◆ Exercise instructions ◆
Copy the rows below verbatim, everything from the line containing "What is the" down to the end of the rows, both ends included.

#####

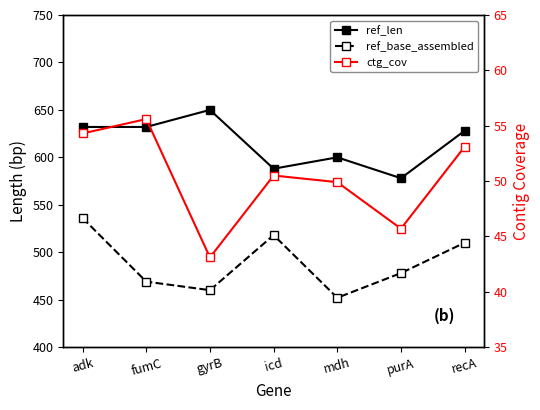

Where is the first local minimum for ref_base_assembled?

gyrB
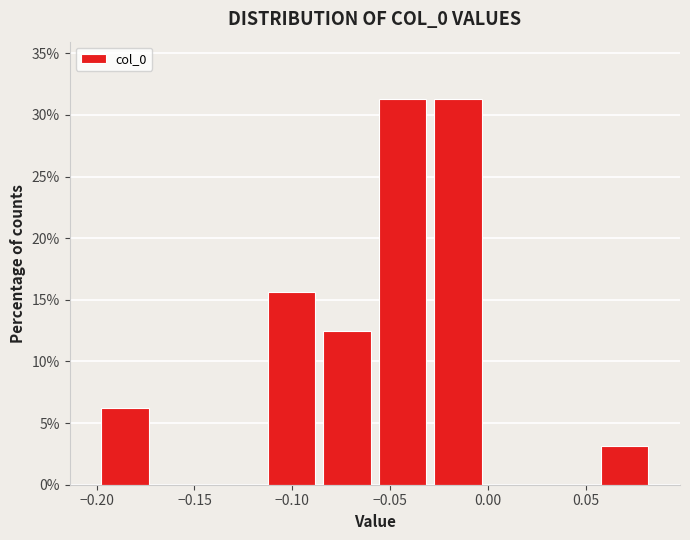

Reading left to right, transcribe this chart: for each bar, give the range it covers on the x-axis and its height. Neither the bar edges nor the heights are printed on the chart, so give them approximately, as read against the axes.

-0.200 to -0.170: 6.5
-0.170 to -0.145: 0
-0.145 to -0.115: 0
-0.115 to -0.085: 15.5
-0.085 to -0.060: 12.5
-0.060 to -0.030: 31.5
-0.030 to 0.000: 31.5
0.000 to 0.025: 0
0.025 to 0.055: 0
0.055 to 0.085: 3.0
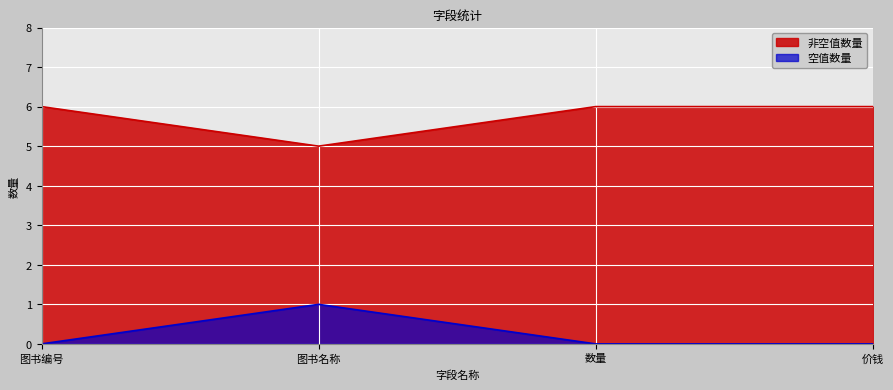

Between 图书名称 and 数量, which series saw the biggest shift?

非空值数量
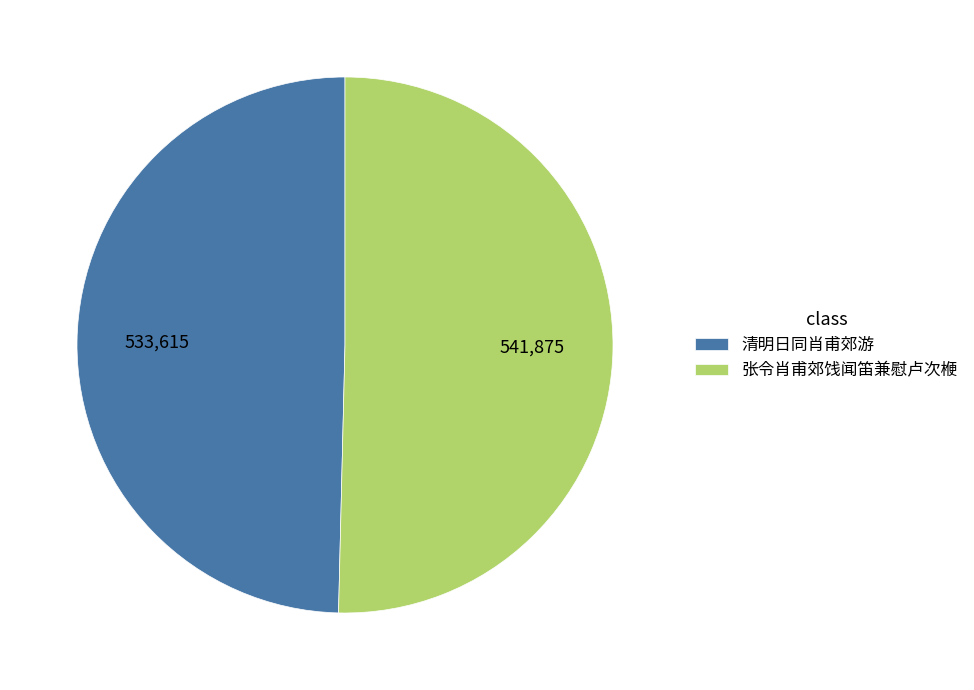

What is the ratio of the value at 清明日同肖甫郊游 to the value at 张令肖甫郊饯闻笛兼慰卢次楩?

1.0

#####

◆ Answer space ◆
What is the ratio of the value at 清明日同肖甫郊游 to the value at 张令肖甫郊饯闻笛兼慰卢次楩?

1.0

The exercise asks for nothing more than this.